Tootie walked over. "Aww…that's so cute!" she exclaimed. "I think he admires you because you're older than he is!"
"Remy just thinks he likes Remy's stuff…" Remy said as he picked up and glanced over the Bob the Builder shirt. "Since his is kind of…" he paused, searching for the right words and just restrained himself from saying 'literate'. "Stupid."
"I SO do not admire him." Said St. John. "But I'm not wearing that Bob the Builder shirt either!!"
"You'll either wear YOUR shirt or you won't have lunch." Tootie said. "You'll sit on time out."
"You can't do that!" St. John said.
"Oh yes I can." Said Tootie. "If that'll teach you to stop stealing Remy's clothes."
"He's stolen Remy's pajamas, bathing suit and now his shirt…" Remy rambled off as he counted on his fingers.
"Yes, I know." Said Tootie.
"Just makin' sure." Said Remy. "No one steals from a masta t'ief."
"FINE!" said St.
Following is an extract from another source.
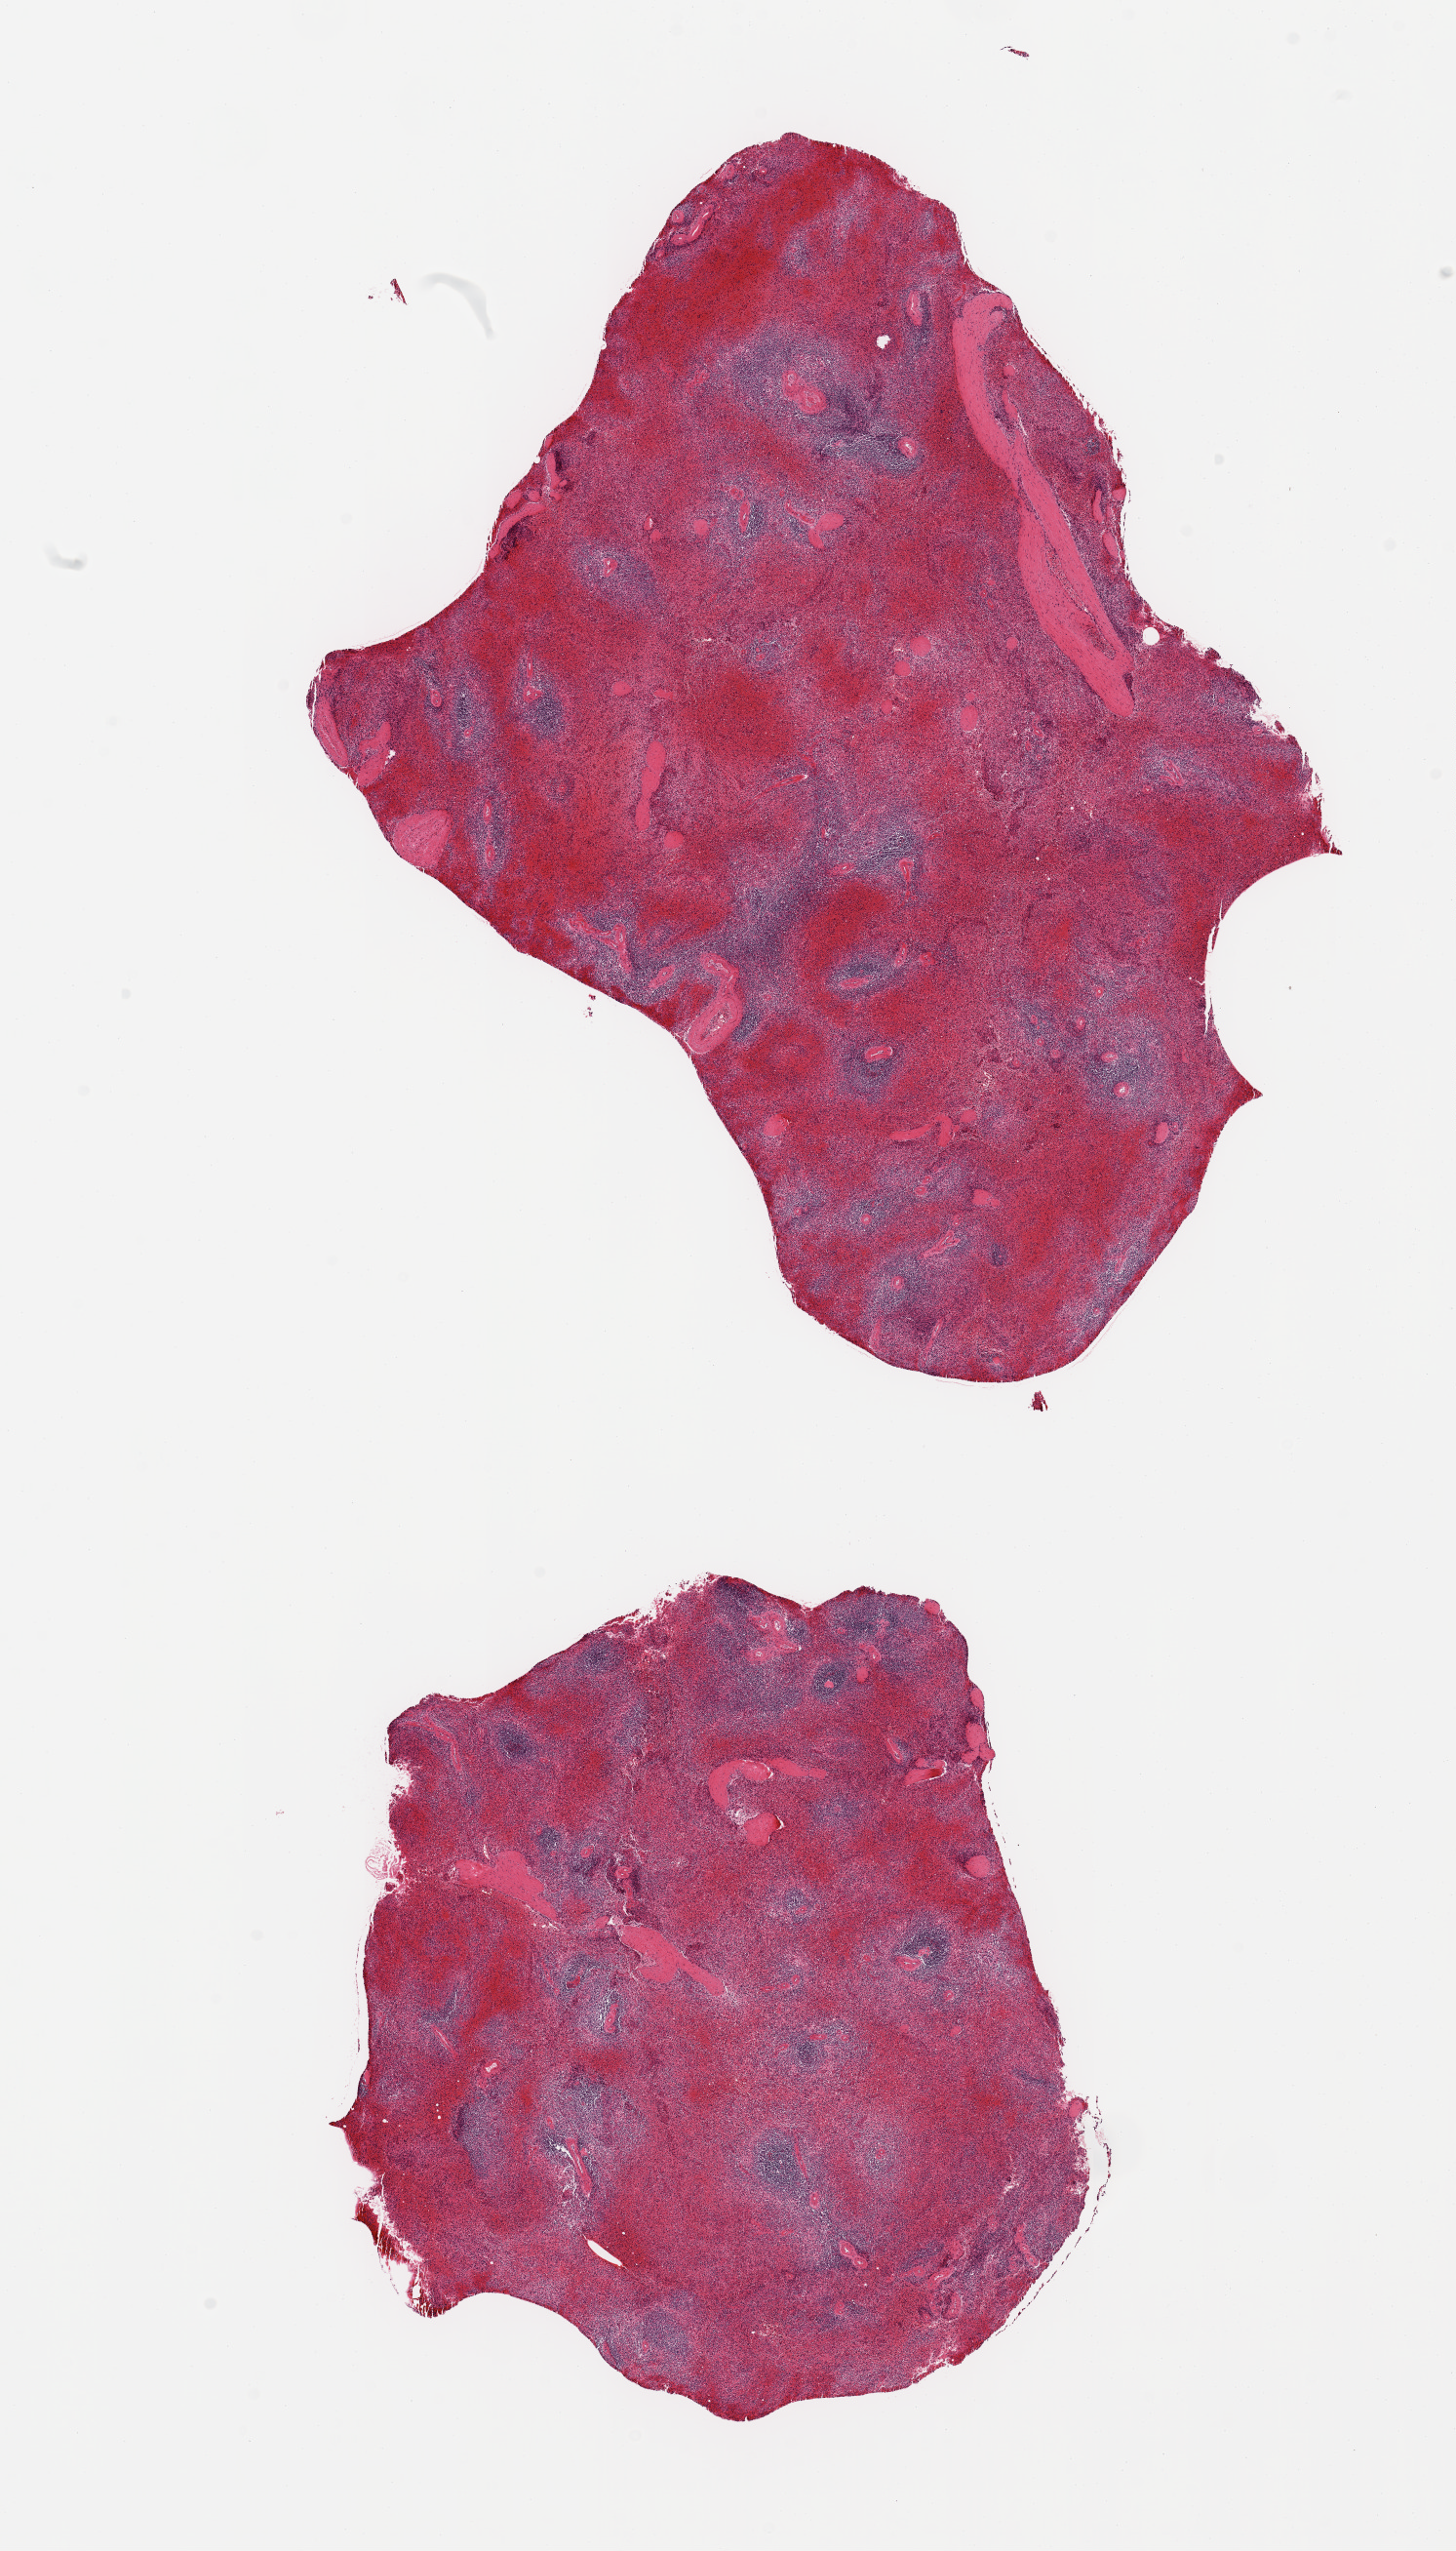
Whole-slide image, hematoxylin and eosin (H&E) stain — shown as a low-resolution overview of the whole scanned area (about 11.8 x 20.7 mm), PAXgene-fixed, paraffin-embedded tissue, sampled site (target tissue): spleen, donor tissue sample.
Pathologist's review note for this sample: 2 pieces; congested.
John as he took it off and threw it at Remy. "I didn't want to wear it anyway!! Tootie, you just hate me because I'm LOUD and RED and OBNOXIOUS!!"
"You think I HATE you?" Tootie gasped, putting her hand on her heart.
"Uh…I'll take everyone down to lunch…" Fruitie said quietly as he hurried everyone else along so only St. John and Tootie remained.